How many Chimera (CIM) shares does the CEO hold after the reported transaction?

After the tax-withholding disposition, Chimera’s CEO directly holds 579,085 common shares. The filing also notes that dividend equivalent rights issued on his restricted and performance stock units are included in this common stock balance, with each right equal to one share economically.

What price per share was used for the Chimera (CIM) CEO’s tax-withholding disposition?

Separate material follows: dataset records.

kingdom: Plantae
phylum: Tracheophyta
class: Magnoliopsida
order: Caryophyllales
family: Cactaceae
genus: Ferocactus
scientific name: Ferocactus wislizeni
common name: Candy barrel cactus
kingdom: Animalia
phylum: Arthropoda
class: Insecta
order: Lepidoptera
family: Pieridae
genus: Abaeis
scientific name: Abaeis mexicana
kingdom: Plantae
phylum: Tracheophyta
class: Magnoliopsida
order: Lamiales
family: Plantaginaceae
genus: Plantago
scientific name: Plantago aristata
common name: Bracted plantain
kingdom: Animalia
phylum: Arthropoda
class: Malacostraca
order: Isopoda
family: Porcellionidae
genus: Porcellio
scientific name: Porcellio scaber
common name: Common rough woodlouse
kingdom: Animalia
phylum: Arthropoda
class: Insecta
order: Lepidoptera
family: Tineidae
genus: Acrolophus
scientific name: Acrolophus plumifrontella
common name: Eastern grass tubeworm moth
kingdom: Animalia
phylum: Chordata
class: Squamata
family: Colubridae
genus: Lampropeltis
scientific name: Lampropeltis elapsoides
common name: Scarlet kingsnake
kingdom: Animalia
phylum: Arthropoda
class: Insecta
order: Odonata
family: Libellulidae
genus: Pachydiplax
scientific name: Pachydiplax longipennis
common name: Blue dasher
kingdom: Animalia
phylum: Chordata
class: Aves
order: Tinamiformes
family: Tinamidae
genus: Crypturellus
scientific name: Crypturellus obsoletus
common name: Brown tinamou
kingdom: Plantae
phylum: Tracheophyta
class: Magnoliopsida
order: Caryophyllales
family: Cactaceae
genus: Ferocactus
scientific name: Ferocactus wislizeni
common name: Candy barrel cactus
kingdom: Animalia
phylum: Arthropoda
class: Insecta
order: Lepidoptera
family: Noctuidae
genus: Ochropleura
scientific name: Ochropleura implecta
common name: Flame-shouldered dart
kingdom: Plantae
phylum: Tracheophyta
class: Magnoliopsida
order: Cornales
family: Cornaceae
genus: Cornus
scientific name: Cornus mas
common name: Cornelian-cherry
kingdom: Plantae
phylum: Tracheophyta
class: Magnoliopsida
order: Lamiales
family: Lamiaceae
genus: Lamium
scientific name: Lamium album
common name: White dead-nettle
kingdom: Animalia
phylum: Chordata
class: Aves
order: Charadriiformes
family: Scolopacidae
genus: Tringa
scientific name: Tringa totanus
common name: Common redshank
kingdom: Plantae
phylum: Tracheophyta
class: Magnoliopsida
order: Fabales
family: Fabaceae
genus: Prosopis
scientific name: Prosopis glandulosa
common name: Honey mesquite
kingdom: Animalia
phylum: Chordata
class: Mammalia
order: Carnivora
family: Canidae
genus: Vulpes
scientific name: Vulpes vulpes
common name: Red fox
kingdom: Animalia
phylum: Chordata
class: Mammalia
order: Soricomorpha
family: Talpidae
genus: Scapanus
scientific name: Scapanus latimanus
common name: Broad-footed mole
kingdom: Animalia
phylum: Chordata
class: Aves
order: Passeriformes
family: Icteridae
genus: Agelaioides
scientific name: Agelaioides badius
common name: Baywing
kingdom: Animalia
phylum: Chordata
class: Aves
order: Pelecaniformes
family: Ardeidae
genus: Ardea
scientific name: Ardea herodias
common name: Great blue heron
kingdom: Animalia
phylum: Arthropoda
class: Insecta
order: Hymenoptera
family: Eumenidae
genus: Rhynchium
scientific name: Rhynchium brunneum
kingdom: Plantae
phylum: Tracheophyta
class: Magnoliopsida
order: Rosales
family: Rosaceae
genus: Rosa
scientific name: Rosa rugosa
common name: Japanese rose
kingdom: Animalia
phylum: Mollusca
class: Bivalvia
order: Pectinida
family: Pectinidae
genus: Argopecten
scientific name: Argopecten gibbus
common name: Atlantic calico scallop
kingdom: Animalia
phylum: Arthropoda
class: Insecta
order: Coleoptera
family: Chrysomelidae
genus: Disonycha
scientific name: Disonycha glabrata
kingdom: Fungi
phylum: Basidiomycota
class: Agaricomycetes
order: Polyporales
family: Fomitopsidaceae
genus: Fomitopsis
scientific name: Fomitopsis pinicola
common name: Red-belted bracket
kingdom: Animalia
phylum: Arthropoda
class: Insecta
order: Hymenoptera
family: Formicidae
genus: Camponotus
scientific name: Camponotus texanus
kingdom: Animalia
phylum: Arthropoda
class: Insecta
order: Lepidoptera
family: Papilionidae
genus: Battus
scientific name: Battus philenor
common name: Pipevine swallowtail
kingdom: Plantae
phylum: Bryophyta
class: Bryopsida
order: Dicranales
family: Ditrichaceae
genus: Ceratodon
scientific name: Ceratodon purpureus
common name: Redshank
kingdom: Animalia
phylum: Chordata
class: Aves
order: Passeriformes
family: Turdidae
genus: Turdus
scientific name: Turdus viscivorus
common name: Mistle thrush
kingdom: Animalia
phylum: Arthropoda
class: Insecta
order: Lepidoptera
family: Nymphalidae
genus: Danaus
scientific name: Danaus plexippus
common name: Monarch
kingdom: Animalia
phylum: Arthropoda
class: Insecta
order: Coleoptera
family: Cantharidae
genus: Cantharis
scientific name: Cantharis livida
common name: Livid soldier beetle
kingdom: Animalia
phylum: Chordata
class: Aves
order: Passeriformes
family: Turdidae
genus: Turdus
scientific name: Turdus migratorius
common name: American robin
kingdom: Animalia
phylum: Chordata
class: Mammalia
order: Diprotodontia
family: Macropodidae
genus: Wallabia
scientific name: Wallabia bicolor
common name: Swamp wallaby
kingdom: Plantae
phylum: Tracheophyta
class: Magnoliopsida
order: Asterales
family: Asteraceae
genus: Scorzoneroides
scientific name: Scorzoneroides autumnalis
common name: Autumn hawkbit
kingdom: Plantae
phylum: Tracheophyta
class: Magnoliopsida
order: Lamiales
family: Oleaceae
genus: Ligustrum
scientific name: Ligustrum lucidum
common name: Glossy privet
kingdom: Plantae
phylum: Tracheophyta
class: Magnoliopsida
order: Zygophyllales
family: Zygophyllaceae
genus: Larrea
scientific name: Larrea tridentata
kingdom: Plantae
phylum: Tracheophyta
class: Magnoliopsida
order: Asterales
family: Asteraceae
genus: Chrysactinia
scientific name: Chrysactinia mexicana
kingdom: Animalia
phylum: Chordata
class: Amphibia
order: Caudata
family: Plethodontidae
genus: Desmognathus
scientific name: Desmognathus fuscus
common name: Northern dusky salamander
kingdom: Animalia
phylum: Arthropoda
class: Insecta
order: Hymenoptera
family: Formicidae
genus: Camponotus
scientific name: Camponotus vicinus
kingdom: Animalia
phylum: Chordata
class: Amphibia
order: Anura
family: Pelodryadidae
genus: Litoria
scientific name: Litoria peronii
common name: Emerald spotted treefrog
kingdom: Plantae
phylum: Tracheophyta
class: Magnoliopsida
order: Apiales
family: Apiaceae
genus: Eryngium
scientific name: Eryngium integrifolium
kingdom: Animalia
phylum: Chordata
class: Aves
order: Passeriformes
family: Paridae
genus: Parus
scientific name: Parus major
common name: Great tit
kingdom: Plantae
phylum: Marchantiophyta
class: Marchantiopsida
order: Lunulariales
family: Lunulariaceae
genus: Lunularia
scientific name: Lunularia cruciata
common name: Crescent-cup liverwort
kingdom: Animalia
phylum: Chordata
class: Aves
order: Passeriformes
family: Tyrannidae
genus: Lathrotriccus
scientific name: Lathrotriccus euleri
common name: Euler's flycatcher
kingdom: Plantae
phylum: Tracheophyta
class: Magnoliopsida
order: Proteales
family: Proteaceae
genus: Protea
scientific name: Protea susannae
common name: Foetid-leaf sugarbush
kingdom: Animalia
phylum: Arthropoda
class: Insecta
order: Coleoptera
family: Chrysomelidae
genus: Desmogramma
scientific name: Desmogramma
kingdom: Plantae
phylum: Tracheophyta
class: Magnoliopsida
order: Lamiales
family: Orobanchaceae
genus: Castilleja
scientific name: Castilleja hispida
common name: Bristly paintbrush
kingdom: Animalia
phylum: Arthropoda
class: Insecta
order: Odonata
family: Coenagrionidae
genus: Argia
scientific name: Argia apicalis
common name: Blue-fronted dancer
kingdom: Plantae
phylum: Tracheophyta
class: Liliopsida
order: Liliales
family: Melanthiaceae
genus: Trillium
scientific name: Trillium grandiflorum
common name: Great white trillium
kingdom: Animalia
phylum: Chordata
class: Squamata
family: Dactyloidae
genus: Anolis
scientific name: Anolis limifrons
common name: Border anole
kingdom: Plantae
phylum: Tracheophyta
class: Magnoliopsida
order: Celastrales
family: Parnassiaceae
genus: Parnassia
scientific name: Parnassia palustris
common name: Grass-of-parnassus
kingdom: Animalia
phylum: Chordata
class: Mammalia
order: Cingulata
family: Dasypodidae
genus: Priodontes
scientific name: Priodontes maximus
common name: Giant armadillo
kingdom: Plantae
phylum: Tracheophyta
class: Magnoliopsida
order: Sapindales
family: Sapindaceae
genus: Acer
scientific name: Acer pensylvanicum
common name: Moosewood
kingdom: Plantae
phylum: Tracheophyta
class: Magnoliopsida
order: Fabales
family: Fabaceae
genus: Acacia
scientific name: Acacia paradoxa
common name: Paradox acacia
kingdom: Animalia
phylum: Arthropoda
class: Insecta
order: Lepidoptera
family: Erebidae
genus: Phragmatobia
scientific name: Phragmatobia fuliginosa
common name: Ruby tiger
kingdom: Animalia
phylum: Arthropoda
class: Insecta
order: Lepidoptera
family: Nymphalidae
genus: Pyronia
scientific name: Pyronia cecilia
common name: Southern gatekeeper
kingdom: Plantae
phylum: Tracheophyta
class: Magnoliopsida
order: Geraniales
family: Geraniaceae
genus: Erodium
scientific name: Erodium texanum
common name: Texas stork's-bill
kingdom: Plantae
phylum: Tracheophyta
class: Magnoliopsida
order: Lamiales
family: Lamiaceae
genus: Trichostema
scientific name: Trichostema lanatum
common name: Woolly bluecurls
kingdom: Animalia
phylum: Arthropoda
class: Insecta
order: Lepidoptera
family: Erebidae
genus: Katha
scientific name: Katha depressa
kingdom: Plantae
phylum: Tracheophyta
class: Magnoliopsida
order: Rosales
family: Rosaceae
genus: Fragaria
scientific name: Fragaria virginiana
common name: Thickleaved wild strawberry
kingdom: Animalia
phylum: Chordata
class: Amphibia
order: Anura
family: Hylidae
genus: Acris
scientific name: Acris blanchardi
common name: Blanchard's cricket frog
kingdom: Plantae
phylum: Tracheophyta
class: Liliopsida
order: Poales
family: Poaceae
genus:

The tax-withholding disposition used a price of $13.70 per Chimera common share. This price applied to 127,168 shares withheld to cover tax obligations arising from the vesting of prior grants of performance stock units and restricted stock units to the CEO.

What do Chimera (CIM) dividend equivalent rights mean for the CEO’s holdings?

Dividend equivalent rights on the CEO’s RSUs and PSUs are included in his reported common stock balance. Each right is described as economically equivalent to one share of Chimera common stock, effectively aligning these rights with regular shares for economic exposure and reporting purposes.